=== Supplied data ===
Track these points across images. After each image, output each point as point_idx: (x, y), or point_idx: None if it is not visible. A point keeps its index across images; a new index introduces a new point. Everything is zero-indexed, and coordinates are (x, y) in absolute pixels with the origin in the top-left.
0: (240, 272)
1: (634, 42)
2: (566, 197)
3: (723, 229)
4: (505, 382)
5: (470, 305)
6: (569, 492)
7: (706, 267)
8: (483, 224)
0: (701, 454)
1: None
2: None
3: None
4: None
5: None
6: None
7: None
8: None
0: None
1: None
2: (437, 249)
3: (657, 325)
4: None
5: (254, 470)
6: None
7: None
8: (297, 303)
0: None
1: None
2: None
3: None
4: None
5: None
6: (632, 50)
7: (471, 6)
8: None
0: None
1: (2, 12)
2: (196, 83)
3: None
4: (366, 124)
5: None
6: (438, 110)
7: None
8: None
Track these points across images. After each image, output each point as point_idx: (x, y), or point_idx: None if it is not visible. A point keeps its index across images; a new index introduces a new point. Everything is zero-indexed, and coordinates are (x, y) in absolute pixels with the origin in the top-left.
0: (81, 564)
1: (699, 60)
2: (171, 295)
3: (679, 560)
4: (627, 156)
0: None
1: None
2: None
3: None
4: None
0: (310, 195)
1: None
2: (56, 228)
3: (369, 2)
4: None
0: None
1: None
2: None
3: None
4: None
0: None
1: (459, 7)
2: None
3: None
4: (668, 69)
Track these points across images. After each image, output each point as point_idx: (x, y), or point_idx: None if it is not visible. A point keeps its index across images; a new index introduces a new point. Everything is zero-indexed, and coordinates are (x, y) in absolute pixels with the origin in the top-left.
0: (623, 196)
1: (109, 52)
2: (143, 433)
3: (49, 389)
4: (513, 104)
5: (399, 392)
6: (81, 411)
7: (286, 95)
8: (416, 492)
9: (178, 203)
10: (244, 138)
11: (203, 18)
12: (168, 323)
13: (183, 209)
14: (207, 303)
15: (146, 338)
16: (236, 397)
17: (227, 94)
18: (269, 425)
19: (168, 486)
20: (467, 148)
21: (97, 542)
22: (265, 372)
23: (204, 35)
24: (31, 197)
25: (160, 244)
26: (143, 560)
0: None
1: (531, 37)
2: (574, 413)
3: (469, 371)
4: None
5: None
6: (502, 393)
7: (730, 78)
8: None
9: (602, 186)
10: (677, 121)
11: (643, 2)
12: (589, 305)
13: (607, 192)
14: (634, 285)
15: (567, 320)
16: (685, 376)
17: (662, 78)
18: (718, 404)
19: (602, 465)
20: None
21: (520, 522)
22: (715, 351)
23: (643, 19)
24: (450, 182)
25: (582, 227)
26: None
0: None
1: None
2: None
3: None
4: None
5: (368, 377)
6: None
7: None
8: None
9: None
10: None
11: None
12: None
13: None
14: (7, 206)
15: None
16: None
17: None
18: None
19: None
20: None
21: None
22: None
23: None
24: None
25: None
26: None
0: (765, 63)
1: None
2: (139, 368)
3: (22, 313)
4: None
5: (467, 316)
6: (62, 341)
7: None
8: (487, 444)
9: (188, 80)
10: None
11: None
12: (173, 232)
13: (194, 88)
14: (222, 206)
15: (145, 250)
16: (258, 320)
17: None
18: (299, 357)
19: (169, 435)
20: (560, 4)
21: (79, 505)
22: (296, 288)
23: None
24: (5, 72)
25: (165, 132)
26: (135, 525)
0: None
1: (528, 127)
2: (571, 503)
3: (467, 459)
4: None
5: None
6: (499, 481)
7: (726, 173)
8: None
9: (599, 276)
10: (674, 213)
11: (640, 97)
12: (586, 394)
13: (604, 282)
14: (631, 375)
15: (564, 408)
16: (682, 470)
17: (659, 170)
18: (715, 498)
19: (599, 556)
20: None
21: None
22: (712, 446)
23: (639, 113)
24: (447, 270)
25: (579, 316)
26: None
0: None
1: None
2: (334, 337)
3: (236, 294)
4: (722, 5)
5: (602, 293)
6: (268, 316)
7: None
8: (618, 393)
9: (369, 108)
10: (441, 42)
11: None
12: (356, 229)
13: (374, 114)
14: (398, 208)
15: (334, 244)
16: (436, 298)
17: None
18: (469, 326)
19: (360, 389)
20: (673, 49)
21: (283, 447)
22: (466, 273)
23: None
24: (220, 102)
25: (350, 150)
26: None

=== Task instructions ===
Render the lines from the very first one up to and including the line containing "4: (668, 69)" as a Markdown table, leaving out blank lines. Use the columns Row, for a running row number, and Line, for the line itself.

=== Exercise solution ===
| Row | Line |
|---|---|
| 1 | Track these points across images. After each image, output each point as point_idx: (x, y), or point_idx: None if it is not visible. A point keeps its index across images; a new index introduces a new point. Everything is zero-indexed, and coordinates are (x, y) in absolute pixels with the origin in the top-left. |
| 2 | 0: (240, 272) |
| 3 | 1: (634, 42) |
| 4 | 2: (566, 197) |
| 5 | 3: (723, 229) |
| 6 | 4: (505, 382) |
| 7 | 5: (470, 305) |
| 8 | 6: (569, 492) |
| 9 | 7: (706, 267) |
| 10 | 8: (483, 224) |
| 11 | 0: (701, 454) |
| 12 | 1: None |
| 13 | 2: None |
| 14 | 3: None |
| 15 | 4: None |
| 16 | 5: None |
| 17 | 6: None |
| 18 | 7: None |
| 19 | 8: None |
| 20 | 0: None |
| 21 | 1: None |
| 22 | 2: (437, 249) |
| 23 | 3: (657, 325) |
| 24 | 4: None |
| 25 | 5: (254, 470) |
| 26 | 6: None |
| 27 | 7: None |
| 28 | 8: (297, 303) |
| 29 | 0: None |
| 30 | 1: None |
| 31 | 2: None |
| 32 | 3: None |
| 33 | 4: None |
| 34 | 5: None |
| 35 | 6: (632, 50) |
| 36 | 7: (471, 6) |
| 37 | 8: None |
| 38 | 0: None |
| 39 | 1: (2, 12) |
| 40 | 2: (196, 83) |
| 41 | 3: None |
| 42 | 4: (366, 124) |
| 43 | 5: None |
| 44 | 6: (438, 110) |
| 45 | 7: None |
| 46 | 8: None |
| 47 | Track these points across images. After each image, output each point as point_idx: (x, y), or point_idx: None if it is not visible. A point keeps its index across images; a new index introduces a new point. Everything is zero-indexed, and coordinates are (x, y) in absolute pixels with the origin in the top-left. |
| 48 | 0: (81, 564) |
| 49 | 1: (699, 60) |
| 50 | 2: (171, 295) |
| 51 | 3: (679, 560) |
| 52 | 4: (627, 156) |
| 53 | 0: None |
| 54 | 1: None |
| 55 | 2: None |
| 56 | 3: None |
| 57 | 4: None |
| 58 | 0: (310, 195) |
| 59 | 1: None |
| 60 | 2: (56, 228) |
| 61 | 3: (369, 2) |
| 62 | 4: None |
| 63 | 0: None |
| 64 | 1: None |
| 65 | 2: None |
| 66 | 3: None |
| 67 | 4: None |
| 68 | 0: None |
| 69 | 1: (459, 7) |
| 70 | 2: None |
| 71 | 3: None |
| 72 | 4: (668, 69) |